-- Opening Marker --

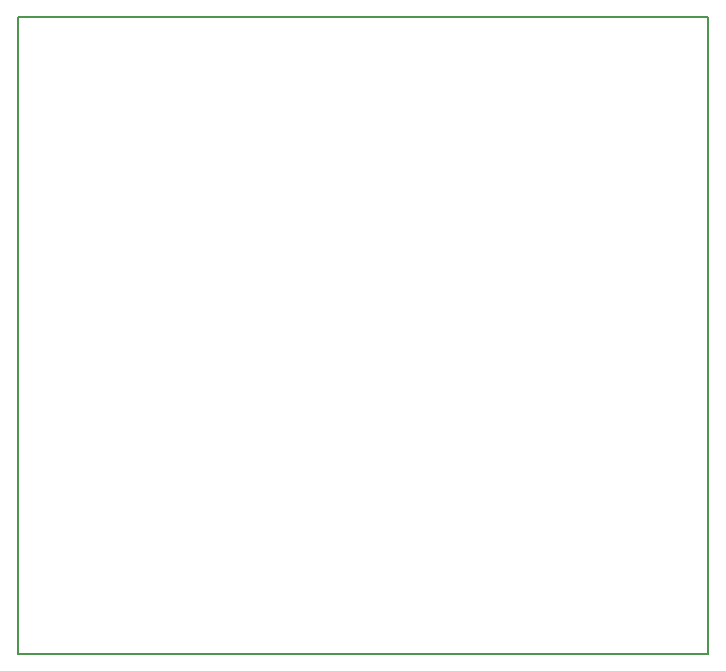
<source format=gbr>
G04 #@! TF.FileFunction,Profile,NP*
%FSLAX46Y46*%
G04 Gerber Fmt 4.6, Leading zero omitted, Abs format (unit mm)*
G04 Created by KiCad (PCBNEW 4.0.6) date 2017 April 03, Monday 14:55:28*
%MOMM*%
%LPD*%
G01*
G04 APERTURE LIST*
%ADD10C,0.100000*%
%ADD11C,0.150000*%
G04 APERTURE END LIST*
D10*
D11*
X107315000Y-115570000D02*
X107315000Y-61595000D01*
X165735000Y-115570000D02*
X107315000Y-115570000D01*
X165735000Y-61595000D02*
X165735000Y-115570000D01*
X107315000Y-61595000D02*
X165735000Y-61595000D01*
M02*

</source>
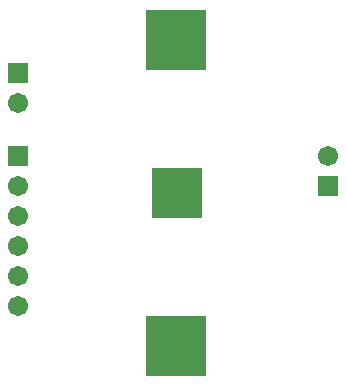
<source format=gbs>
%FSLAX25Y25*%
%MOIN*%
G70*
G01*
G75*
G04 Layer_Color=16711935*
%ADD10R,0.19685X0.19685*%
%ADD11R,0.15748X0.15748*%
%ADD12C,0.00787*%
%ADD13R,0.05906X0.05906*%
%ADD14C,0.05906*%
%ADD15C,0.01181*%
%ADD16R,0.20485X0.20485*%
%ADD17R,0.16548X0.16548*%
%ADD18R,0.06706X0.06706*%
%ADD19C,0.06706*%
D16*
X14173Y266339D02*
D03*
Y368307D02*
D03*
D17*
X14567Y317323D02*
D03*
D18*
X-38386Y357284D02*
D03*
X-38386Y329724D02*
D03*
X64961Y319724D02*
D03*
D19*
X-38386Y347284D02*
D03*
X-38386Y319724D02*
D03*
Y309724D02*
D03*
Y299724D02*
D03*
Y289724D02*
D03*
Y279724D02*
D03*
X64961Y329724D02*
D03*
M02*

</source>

-- Closing Marker --

## EXERCISE INSTRUCTIONS
Please set down only the lines from the first line of the records above through the line that has "X107315000Y-61595000D02*", exactly, and not the pictures.

## RESULT OF THE TASK
<source format=gbr>
G04 #@! TF.FileFunction,Profile,NP*
%FSLAX46Y46*%
G04 Gerber Fmt 4.6, Leading zero omitted, Abs format (unit mm)*
G04 Created by KiCad (PCBNEW 4.0.6) date 2017 April 03, Monday 14:55:28*
%MOMM*%
%LPD*%
G01*
G04 APERTURE LIST*
%ADD10C,0.100000*%
%ADD11C,0.150000*%
G04 APERTURE END LIST*
D10*
D11*
X107315000Y-115570000D02*
X107315000Y-61595000D01*
X165735000Y-115570000D02*
X107315000Y-115570000D01*
X165735000Y-61595000D02*
X165735000Y-115570000D01*
X107315000Y-61595000D02*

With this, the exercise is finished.